Deux mots manquants au bas du verdict ont suffi à ne pas respecter le secret du vote du délibéré. La condamnation a donc été cassée.

Le président de la cour d'assises aurait dû écrire "à la majorité de huit voix au moins", or il a été rédigé : "à la majorité de huit voix".

L'homme remis en liberté sera donc rejugé dans plusieurs mois aux Assises de l'Aude à Carcassonne. Sa dernière condamnation était de 12 ans de réclusion criminelle pour des faits dénoncés en 2010 par sa famille.

"C'est une formule sacramentelle, on ne peut transiger avec cela"

Pour beaucoup de lecteurs, la décision de la cour de cassation sera considérée comme choquante voire absurde car au fond cela ne change rien. L'accusé a été reconnu coupable. Mais la justice repose aussi sur la forme et le droit est très formaliste. C'est aussi ce qui garantit l'unicité de la justice et la démocratie sur notre territoire.

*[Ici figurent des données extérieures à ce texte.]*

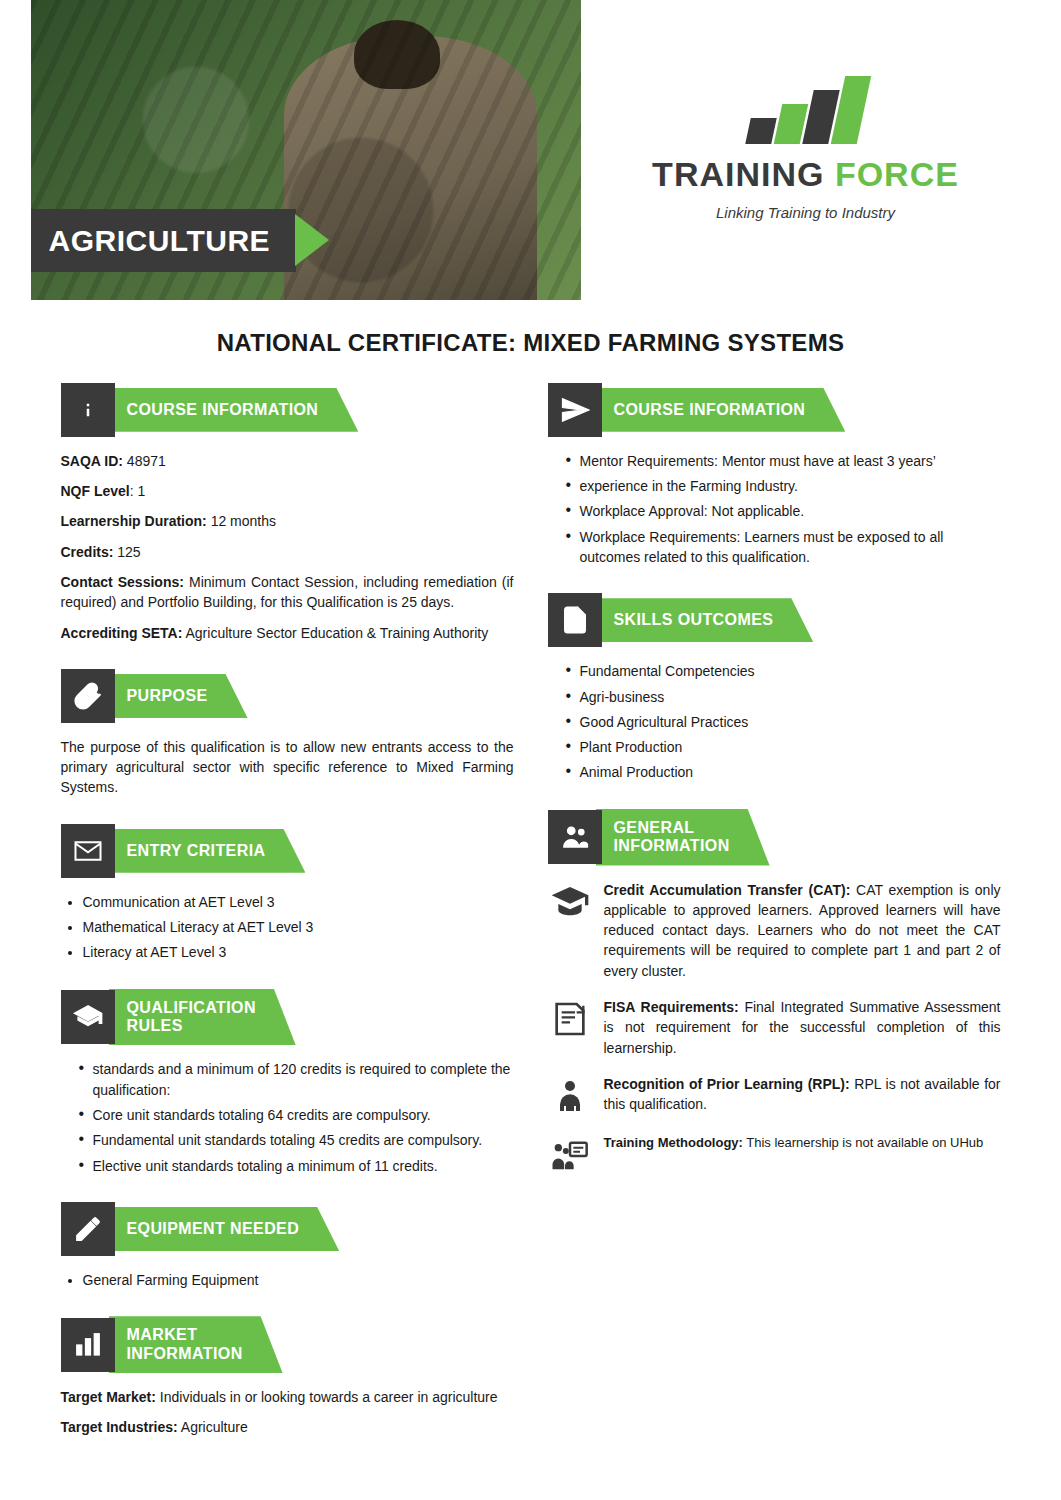AGRICULTURE
TRAINING FORCE
Linking Training to Industry
NATIONAL CERTIFICATE: MIXED FARMING SYSTEMS
COURSE INFORMATION
SAQA ID: 48971
NQF Level: 1
Learnership Duration: 12 months
Credits: 125
Contact Sessions: Minimum Contact Session, including remediation (if required) and Portfolio Building, for this Qualification is 25 days.
Accrediting SETA: Agriculture Sector Education & Training Authority
PURPOSE
The purpose of this qualification is to allow new entrants access to the primary agricultural sector with specific reference to Mixed Farming Systems.
ENTRY CRITERIA
Communication at AET Level 3
Mathematical Literacy at AET Level 3
Literacy at AET Level 3
QUALIFICATION
RULES
standards and a minimum of 120 credits is required to complete the qualification:
Core unit standards totaling 64 credits are compulsory.
Fundamental unit standards totaling 45 credits are compulsory.
Elective unit standards totaling a minimum of 11 credits.
EQUIPMENT NEEDED
General Farming Equipment
MARKET
INFORMATION
Target Market: Individuals in or looking towards a career in agriculture
Target Industries: Agriculture
COURSE INFORMATION
Mentor Requirements: Mentor must have at least 3 years’
experience in the Farming Industry.
Workplace Approval: Not applicable.
Workplace Requirements: Learners must be exposed to all outcomes related to this qualification.
SKILLS OUTCOMES
Fundamental Competencies
Agri-business
Good Agricultural Practices
Plant Production
Animal Production
GENERAL
INFORMATION
Credit Accumulation Transfer (CAT): CAT exemption is only applicable to approved learners. Approved learners will have reduced contact days. Learners who do not meet the CAT requirements will be required to complete part 1 and part 2 of every cluster.
FISA Requirements: Final Integrated Summative Assessment is not requirement for the successful completion of this learnership.
Recognition of Prior Learning (RPL): RPL is not available for this qualification.
Training Methodology: This learnership is not available on UHub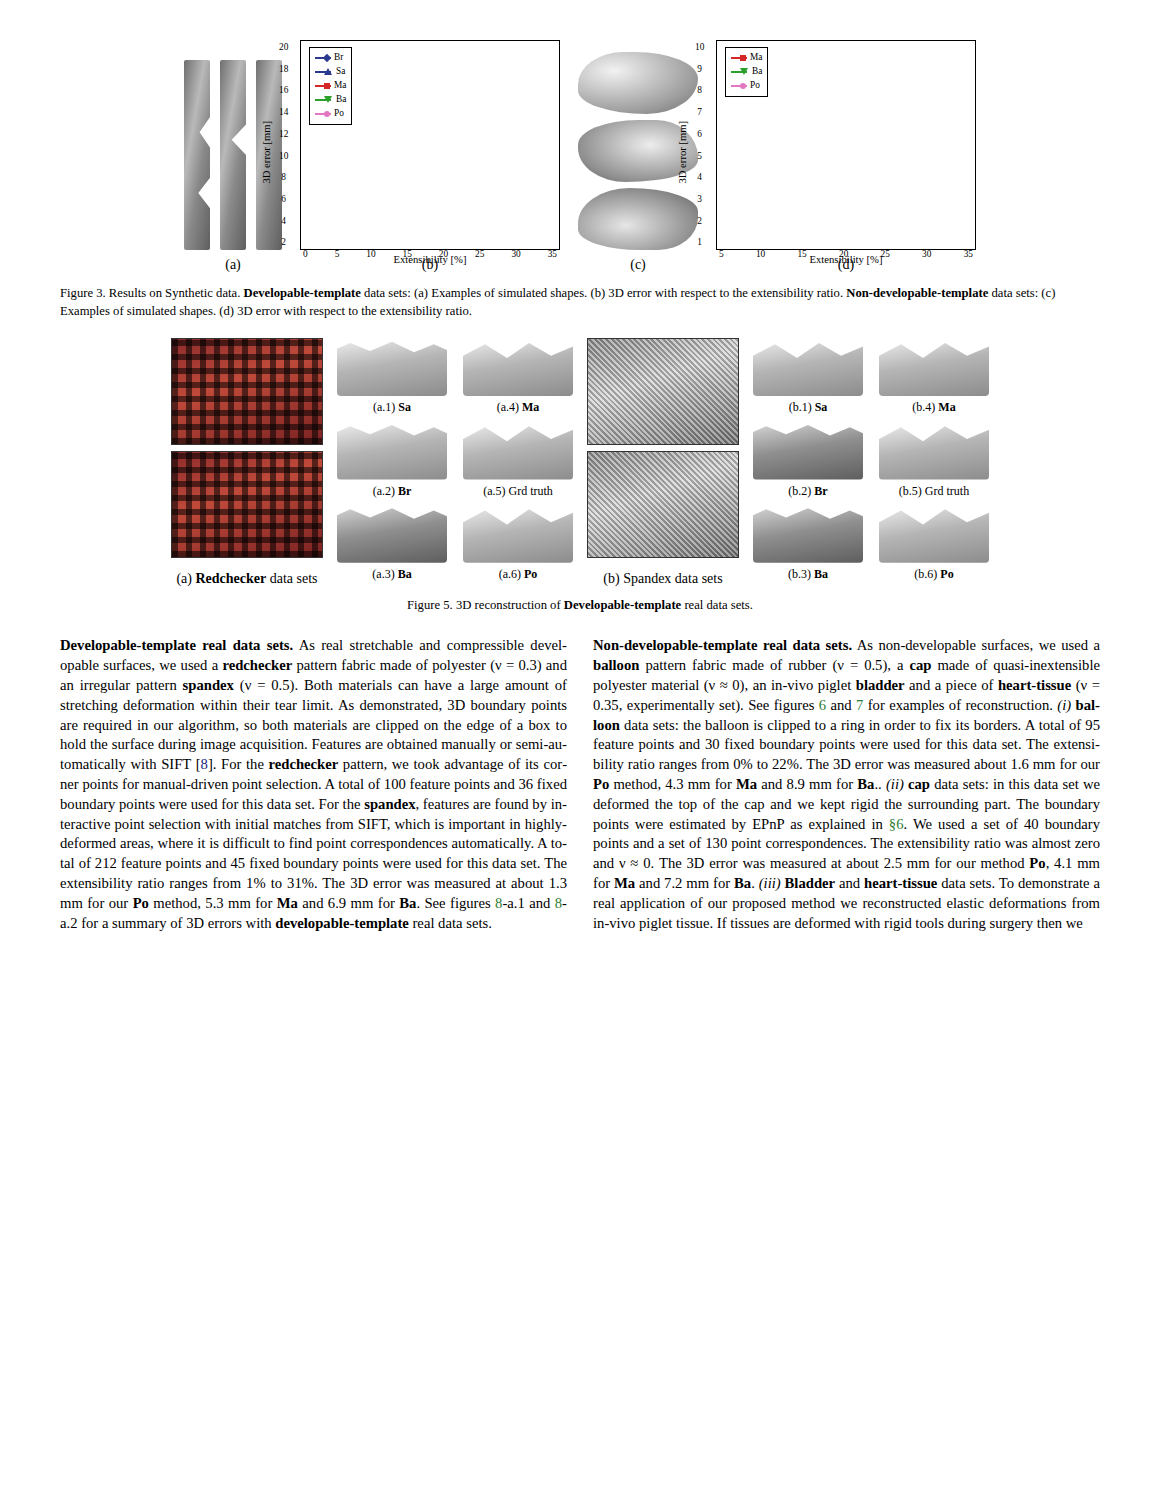(a)
3D error [mm]
2018161412108642
Br
Sa
Ma
Ba
Po
05101520253035
Extensibility [%]
(b)
(c)
3D error [mm]
10987654321
Ma
Ba
Po
5101520253035
Extensibility [%]
(d)
Figure 3. Results on Synthetic data. Developable-template data sets: (a) Examples of simulated shapes. (b) 3D error with respect to the extensibility ratio. Non-developable-template data sets: (c) Examples of simulated shapes. (d) 3D error with respect to the extensibility ratio.
(a) Redchecker data sets
(a.1) Sa
(a.4) Ma
(a.2) Br
(a.5) Grd truth
(a.3) Ba
(a.6) Po
(b) Spandex data sets
(b.1) Sa
(b.4) Ma
(b.2) Br
(b.5) Grd truth
(b.3) Ba
(b.6) Po
Figure 5. 3D reconstruction of Developable-template real data sets.
Developable-template real data sets. As real stretchable and compressible developable surfaces, we used a redchecker pattern fabric made of polyester (ν = 0.3) and an irregular pattern spandex (ν = 0.5). Both materials can have a large amount of stretching deformation within their tear limit. As demonstrated, 3D boundary points are required in our algorithm, so both materials are clipped on the edge of a box to hold the surface during image acquisition. Features are obtained manually or semi-automatically with SIFT [8]. For the redchecker pattern, we took advantage of its corner points for manual-driven point selection. A total of 100 feature points and 36 fixed boundary points were used for this data set. For the spandex, features are found by interactive point selection with initial matches from SIFT, which is important in highly-deformed areas, where it is difficult to find point correspondences automatically. A total of 212 feature points and 45 fixed boundary points were used for this data set. The extensibility ratio ranges from 1% to 31%. The 3D error was measured at about 1.3 mm for our Po method, 5.3 mm for Ma and 6.9 mm for Ba. See figures 8-a.1 and 8-a.2 for a summary of 3D errors with developable-template real data sets.
Non-developable-template real data sets. As non-developable surfaces, we used a balloon pattern fabric made of rubber (ν = 0.5), a cap made of quasi-inextensible polyester material (ν ≈ 0), an in-vivo piglet bladder and a piece of heart-tissue (ν = 0.35, experimentally set). See figures 6 and 7 for examples of reconstruction. (i) balloon data sets: the balloon is clipped to a ring in order to fix its borders. A total of 95 feature points and 30 fixed boundary points were used for this data set. The extensibility ratio ranges from 0% to 22%. The 3D error was measured about 1.6 mm for our Po method, 4.3 mm for Ma and 8.9 mm for Ba.. (ii) cap data sets: in this data set we deformed the top of the cap and we kept rigid the surrounding part. The boundary points were estimated by EPnP as explained in §6. We used a set of 40 boundary points and a set of 130 point correspondences. The extensibility ratio was almost zero and ν ≈ 0. The 3D error was measured at about 2.5 mm for our method Po, 4.1 mm for Ma and 7.2 mm for Ba. (iii) Bladder and heart-tissue data sets. To demonstrate a real application of our proposed method we reconstructed elastic deformations from in-vivo piglet tissue. If tissues are deformed with rigid tools during surgery then we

L'analyse des juristes et des avocats va dans ce sens.

"Dans un procès, la loi de forme et la loi de fond ont la même valeur. Il ne peut y avoir de concession et d'affect. Le juge, au premier chef, doit respecter la loi et la forme surtout quand il s'agit de préserver la liberté et la vie d'un homme. Juridiquement, heureusement, ce principe est intangible en France, c'est cela la justice et la démocratie. Moralement, l'avocat et le juge ne doivent pas avoir d'avis" explique Jean-Robert Phung, avocat pénaliste du barreau de Montpellier.

La cour de cassation n'a fait qu'appliquer la loi sur la forme. Elle a cassé l'arrêt de la cour d'assises de l'Hérault car il était tout simplement entaché de nullité.

Ces deux mots manquants sont une formule sacramentelle*. Elle est immuable et très formaliste mais sans elle, il y a nullité de procédure car le secret du délibéré du jury d'assises est rompu. Ce formalisme souvent lourd et incompris du grand public est protecteur du droit et du justiciable. Les juges sont les premiers à être formalistes et pointilleux, ils doivent aussi être les premiers à respecter les règles de droit, sinon il n'y a plus de justice.

Jean-Robert Phung, avocat au barreau de Montpellier.

*Une formule sacramentelle qualifie en droit des termes, des mots, des paroles, des formules qui doivent être employés littéralement, qui ne peuvent comporter des variantes dans leur prononcé ou dans leur libellé sous peine de nullité ou d'invalidité.

Évidemment, pour les victimes et les parties civiles, après des années d'attente et de procédure, ces deux mots oubliés sur un verdict sont dérisoires et un nouveau procès plus de 13 ans après avoir dénoncé les faits sera une épreuve.

Du côté de la défense, Me David Chaigneau n'a fait que son travail, défendre au mieux les intérêts de son client. "Je comprends l’émotion des parties civiles, mais cette disposition existe pour préserver le secret du délibéré", a justifié l’avocat à nos confrères de Midi Libre.

En attendant son futur procès à Carcassonne, probablement en 2024, le septuagénaire est libre.